One change Van Wyk is considering is to source barrels closer to home from Oregon wineries. Van Wyk also notes that wine barrels can be reused more times than bourbon barrels, spreading the barrel cost across more beers and making the use of wine barrels a more profitable option. “We may increase our wine barrel inventory and fill in with spirits barrels where available,” he says.
However, over the next 12 to 24 months brewers can expect some easing on the supply side. “Three major groups will start or expand operations for cooperage in the U.S.,” says Griffin. “That will ease the pressure on the brown spirits industry. Plus there’s unprecedented growth for artisan everything, but especially beer and brown spirits. Everyone’s jumping on that bandwagon, so the commodity side of this is picking up.”
During the next 24 months, Griffin says breweries can expect to see more price variability. “There will be a price bump over the next year or so too, but smaller than we’ve seen over the last five years,” he says. “This year the price bumped $30-60. Medium bump to come, maybe two small price bumps, $10 and $10. I see $200 as the ceiling, then things will level off.” After three to five years, “we’ll see supply relax a lot.”
Combined with being aware of the changes coming for the barrel industry, for the brewery looking to begin a barrel program, Griffin offers some advice.

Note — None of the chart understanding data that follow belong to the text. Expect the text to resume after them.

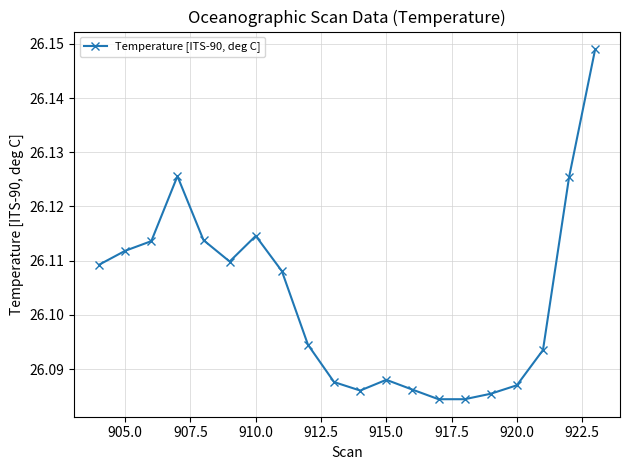

How many distinct data groups are displayed?

1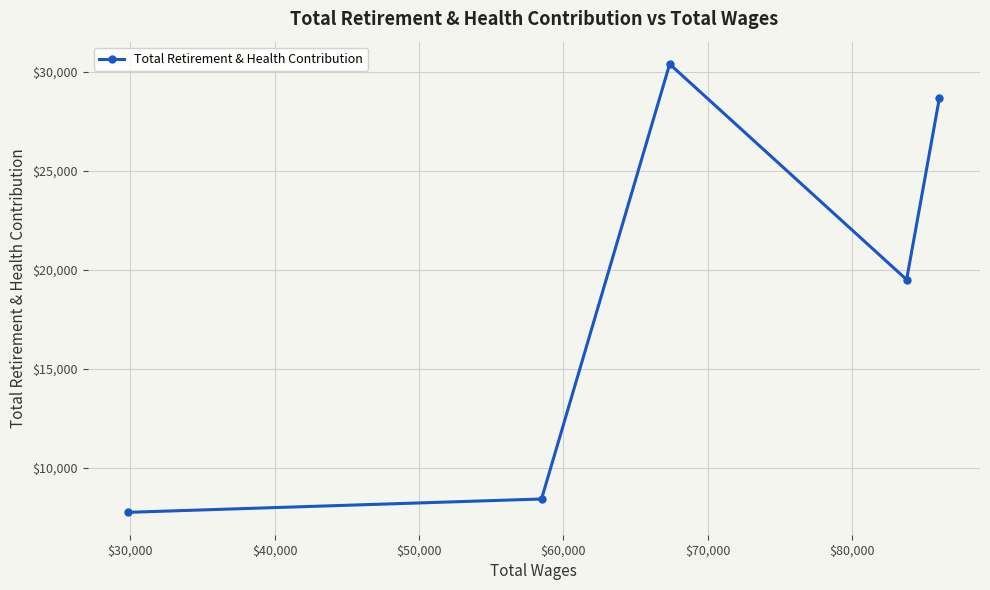

How many lines are shown in the chart?

1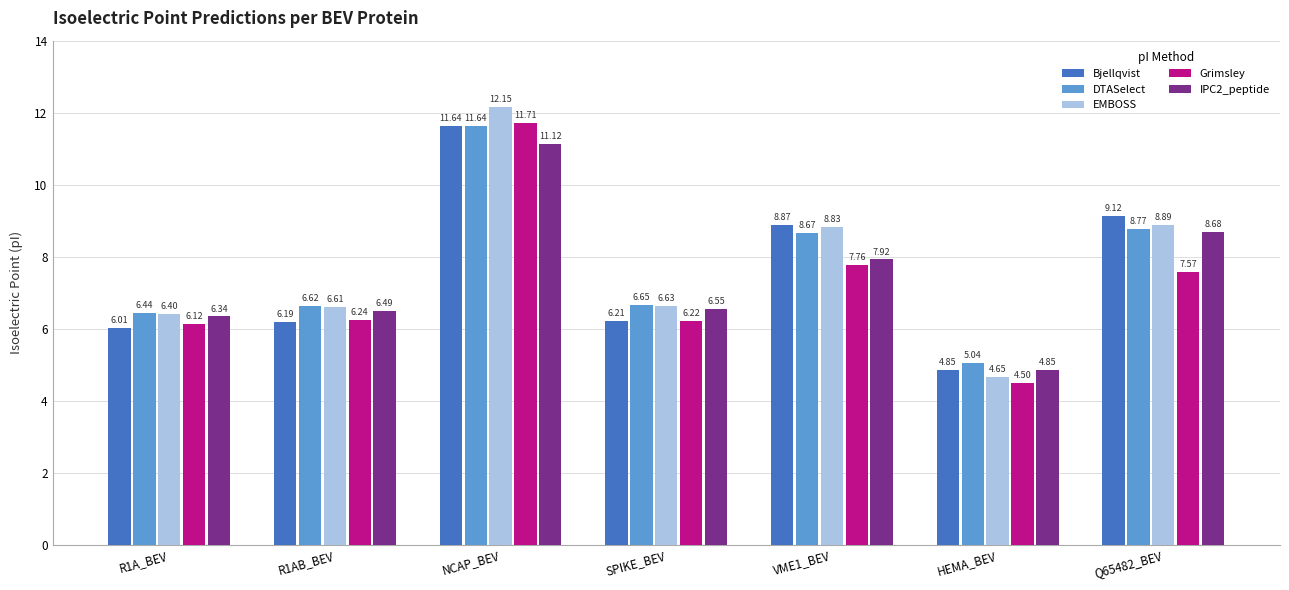

Between R1AB_BEV and VME1_BEV, which series saw the biggest shift?

Bjellqvist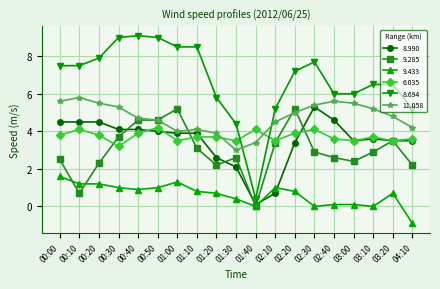

What is the difference between the highest and lowest values at 01:20?

5.1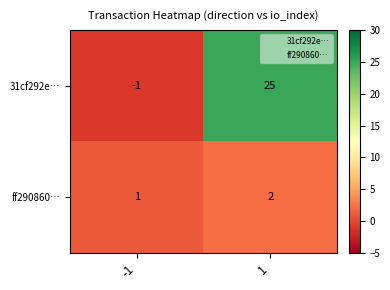

At which category is the sum across all series the highest?

1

“I never would have said this two or three years ago, but I’ll say it now: Get one barrel and do it small. Practice. Just practice. Get to know the nuance of aging beer in barrels. Treat the barrel as an ingredient, but remember that it’s a whimsical one where you cannot expect consistency. Do barrel beers because you love them, not because you think you’ll make a lot of money with them. Practice and hone your craft. Make it special.”
Above all, Griffin says, “be patient. The market is bonkers right now, but in a few years a patient brewer running a small program could be ready to expand to bigger things.”